• Collected data:
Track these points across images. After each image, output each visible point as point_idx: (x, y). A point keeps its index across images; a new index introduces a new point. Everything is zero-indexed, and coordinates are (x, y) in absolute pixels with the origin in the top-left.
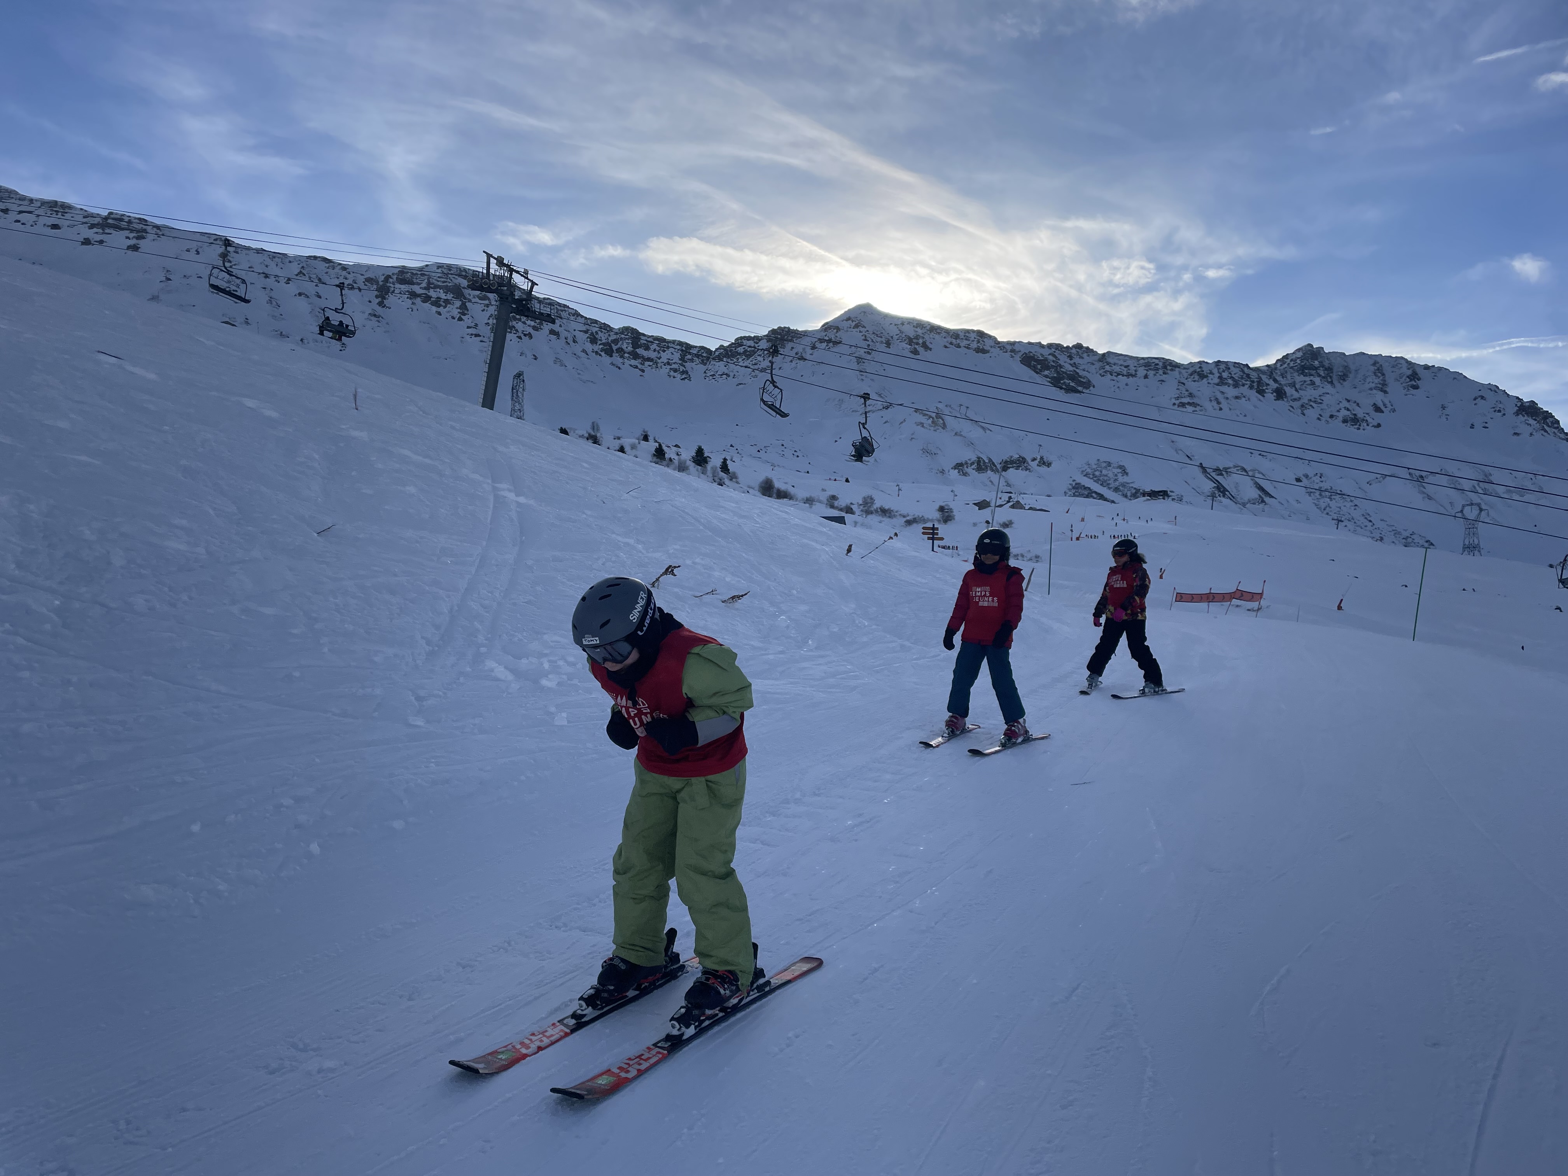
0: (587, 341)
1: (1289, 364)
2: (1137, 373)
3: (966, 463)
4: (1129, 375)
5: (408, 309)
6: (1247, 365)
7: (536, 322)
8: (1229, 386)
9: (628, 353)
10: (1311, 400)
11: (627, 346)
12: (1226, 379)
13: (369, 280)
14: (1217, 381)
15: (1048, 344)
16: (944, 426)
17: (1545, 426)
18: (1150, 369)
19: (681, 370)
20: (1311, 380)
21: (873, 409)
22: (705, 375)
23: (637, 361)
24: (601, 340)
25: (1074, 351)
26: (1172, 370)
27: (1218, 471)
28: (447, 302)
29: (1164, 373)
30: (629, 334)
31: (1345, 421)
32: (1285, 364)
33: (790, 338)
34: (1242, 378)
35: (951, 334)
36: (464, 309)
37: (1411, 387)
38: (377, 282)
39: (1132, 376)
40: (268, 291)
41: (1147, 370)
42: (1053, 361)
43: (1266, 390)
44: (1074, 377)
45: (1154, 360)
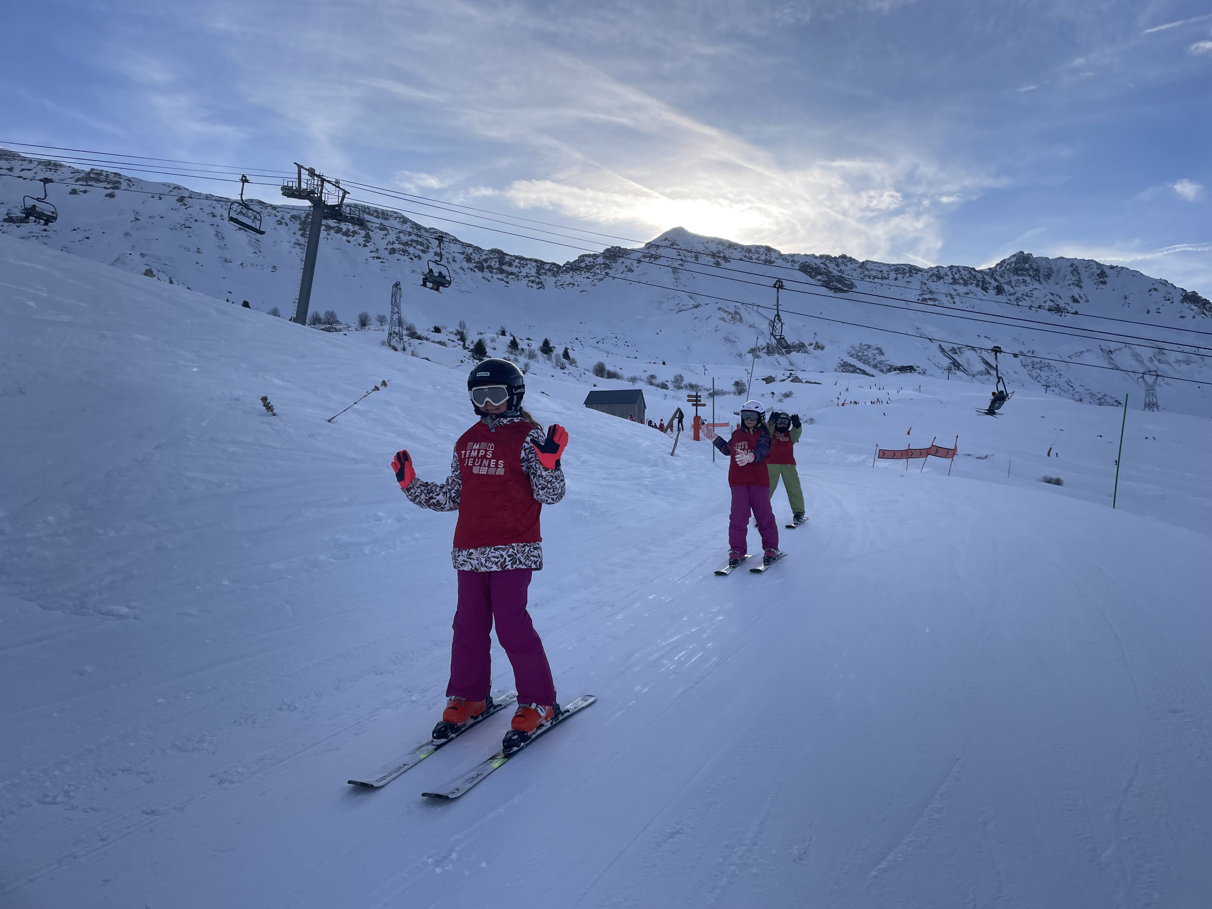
0: (464, 261)
1: (1006, 267)
2: (889, 276)
3: (759, 348)
4: (883, 278)
5: (324, 238)
6: (974, 268)
7: (424, 247)
8: (960, 285)
9: (496, 269)
10: (1023, 294)
11: (494, 263)
12: (958, 279)
13: (294, 217)
14: (951, 281)
15: (820, 255)
16: (741, 320)
17: (1204, 310)
18: (899, 273)
19: (537, 281)
20: (1023, 279)
21: (686, 308)
22: (555, 284)
23: (503, 275)
24: (474, 260)
25: (840, 260)
26: (916, 273)
27: (954, 350)
28: (354, 232)
29: (910, 276)
30: (497, 254)
31: (1050, 310)
32: (1003, 267)
33: (621, 255)
34: (970, 278)
35: (745, 249)
36: (368, 237)
37: (1100, 283)
38: (300, 218)
39: (886, 278)
40: (215, 227)
41: (897, 274)
42: (825, 269)
43: (989, 288)
44: (841, 280)
45: (902, 266)
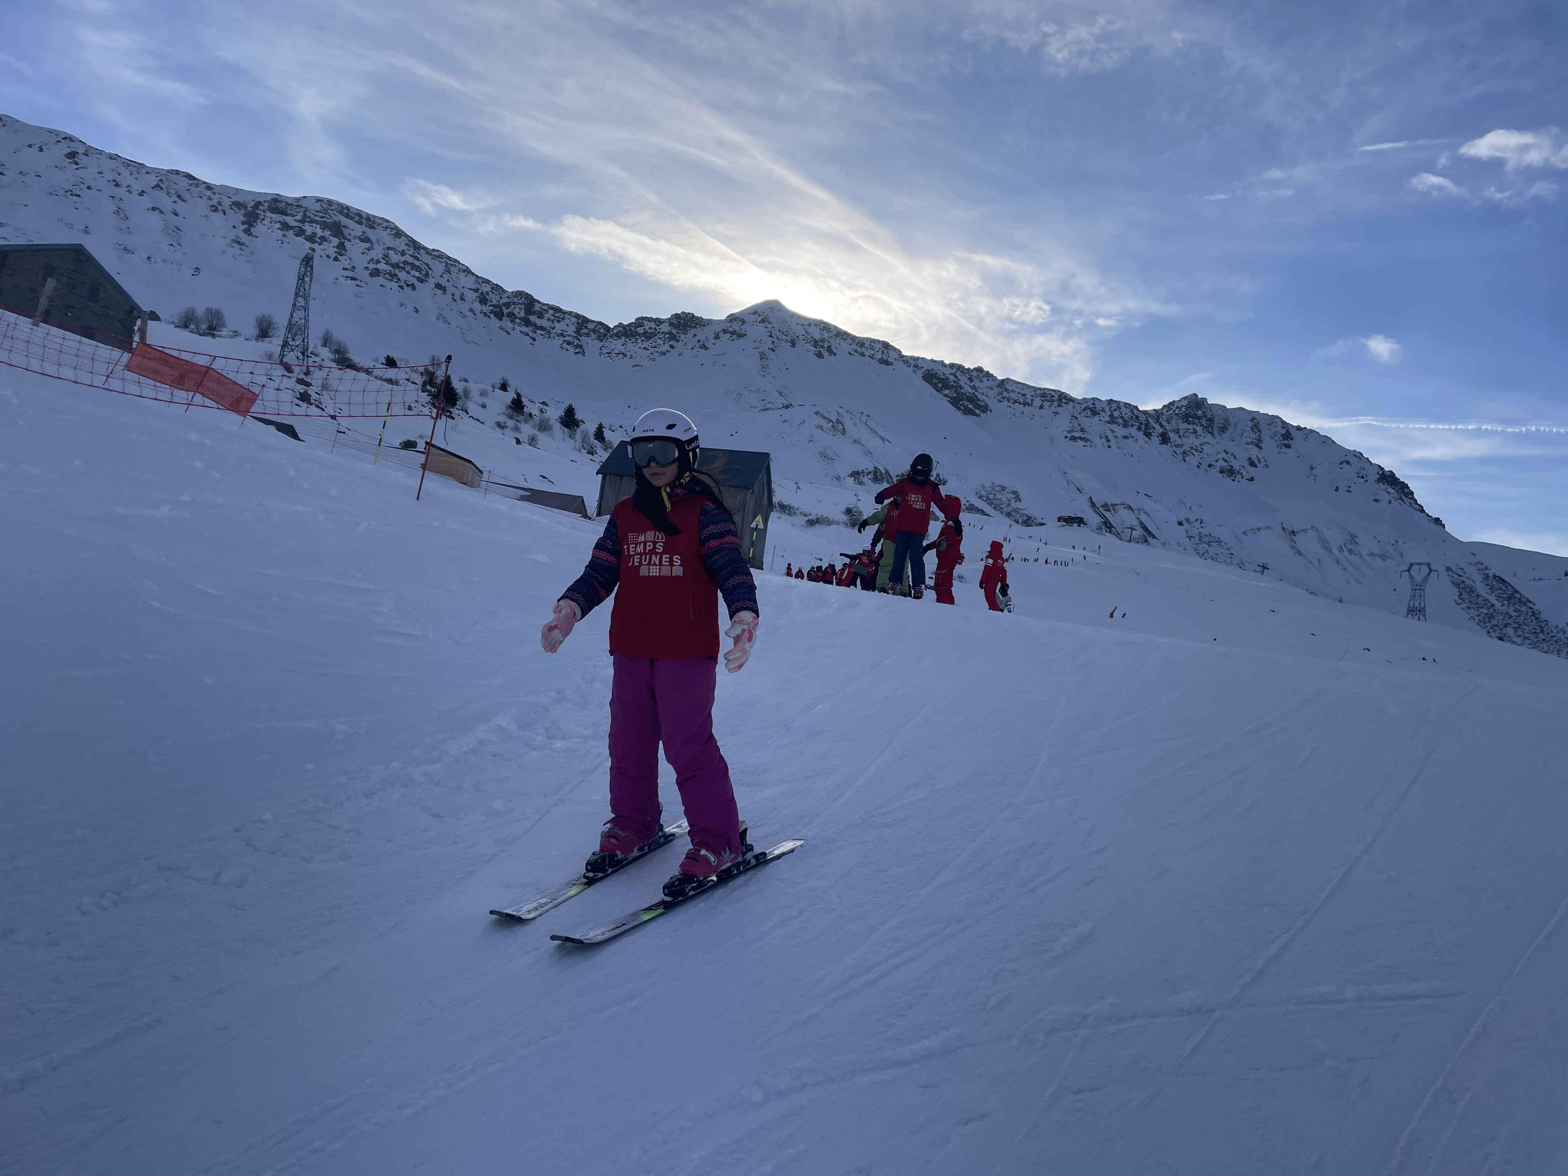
0: (476, 300)
1: (1174, 411)
2: (1034, 402)
3: (863, 472)
4: (1025, 404)
5: (278, 240)
6: (1137, 407)
7: (421, 274)
8: (1119, 425)
9: (520, 319)
10: (1192, 448)
11: (519, 311)
12: (1117, 418)
13: (237, 204)
14: (1108, 419)
15: (950, 363)
16: (844, 432)
17: (1402, 495)
18: (1046, 400)
19: (575, 344)
20: (1194, 429)
21: (773, 406)
22: (600, 351)
23: (529, 329)
24: (491, 302)
25: (974, 374)
26: (1066, 403)
27: (1106, 506)
28: (323, 239)
29: (1059, 406)
30: (523, 299)
31: (1222, 472)
32: (1170, 410)
33: (694, 325)
34: (1132, 419)
35: (857, 341)
36: (341, 248)
37: (1284, 446)
38: (246, 208)
39: (1029, 405)
40: (116, 200)
41: (1043, 401)
42: (954, 381)
43: (1153, 433)
44: (973, 399)
45: (1050, 392)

• Task prompt: Would you return the records exactly, keeping out every picture?

• Solved exercise:
Track these points across images. After each image, output each visible point as point_idx: (x, y). A point keeps its index across images; a new index introduces a new point. Everything is zero-indexed, and coordinates are (x, y) in absolute pixels with the origin in the top-left.
0: (587, 341)
1: (1289, 364)
2: (1137, 373)
3: (966, 463)
4: (1129, 375)
5: (408, 309)
6: (1247, 365)
7: (536, 322)
8: (1229, 386)
9: (628, 353)
10: (1311, 400)
11: (627, 346)
12: (1226, 379)
13: (369, 280)
14: (1217, 381)
15: (1048, 344)
16: (944, 426)
17: (1545, 426)
18: (1150, 369)
19: (681, 370)
20: (1311, 380)
21: (873, 409)
22: (705, 375)
23: (637, 361)
24: (601, 340)
25: (1074, 351)
26: (1172, 370)
27: (1218, 471)
28: (447, 302)
29: (1164, 373)
30: (629, 334)
31: (1345, 421)
32: (1285, 364)
33: (790, 338)
34: (1242, 378)
35: (951, 334)
36: (464, 309)
37: (1411, 387)
38: (377, 282)
39: (1132, 376)
40: (268, 291)
41: (1147, 370)
42: (1053, 361)
43: (1266, 390)
44: (1074, 377)
45: (1154, 360)
0: (464, 261)
1: (1006, 267)
2: (889, 276)
3: (759, 348)
4: (883, 278)
5: (324, 238)
6: (974, 268)
7: (424, 247)
8: (960, 285)
9: (496, 269)
10: (1023, 294)
11: (494, 263)
12: (958, 279)
13: (294, 217)
14: (951, 281)
15: (820, 255)
16: (741, 320)
17: (1204, 310)
18: (899, 273)
19: (537, 281)
20: (1023, 279)
21: (686, 308)
22: (555, 284)
23: (503, 275)
24: (474, 260)
25: (840, 260)
26: (916, 273)
27: (954, 350)
28: (354, 232)
29: (910, 276)
30: (497, 254)
31: (1050, 310)
32: (1003, 267)
33: (621, 255)
34: (970, 278)
35: (745, 249)
36: (368, 237)
37: (1100, 283)
38: (300, 218)
39: (886, 278)
40: (215, 227)
41: (897, 274)
42: (825, 269)
43: (989, 288)
44: (841, 280)
45: (902, 266)
0: (476, 300)
1: (1174, 411)
2: (1034, 402)
3: (863, 472)
4: (1025, 404)
5: (278, 240)
6: (1137, 407)
7: (421, 274)
8: (1119, 425)
9: (520, 319)
10: (1192, 448)
11: (519, 311)
12: (1117, 418)
13: (237, 204)
14: (1108, 419)
15: (950, 363)
16: (844, 432)
17: (1402, 495)
18: (1046, 400)
19: (575, 344)
20: (1194, 429)
21: (773, 406)
22: (600, 351)
23: (529, 329)
24: (491, 302)
25: (974, 374)
26: (1066, 403)
27: (1106, 506)
28: (323, 239)
29: (1059, 406)
30: (523, 299)
31: (1222, 472)
32: (1170, 410)
33: (694, 325)
34: (1132, 419)
35: (857, 341)
36: (341, 248)
37: (1284, 446)
38: (246, 208)
39: (1029, 405)
40: (116, 200)
41: (1043, 401)
42: (954, 381)
43: (1153, 433)
44: (973, 399)
45: (1050, 392)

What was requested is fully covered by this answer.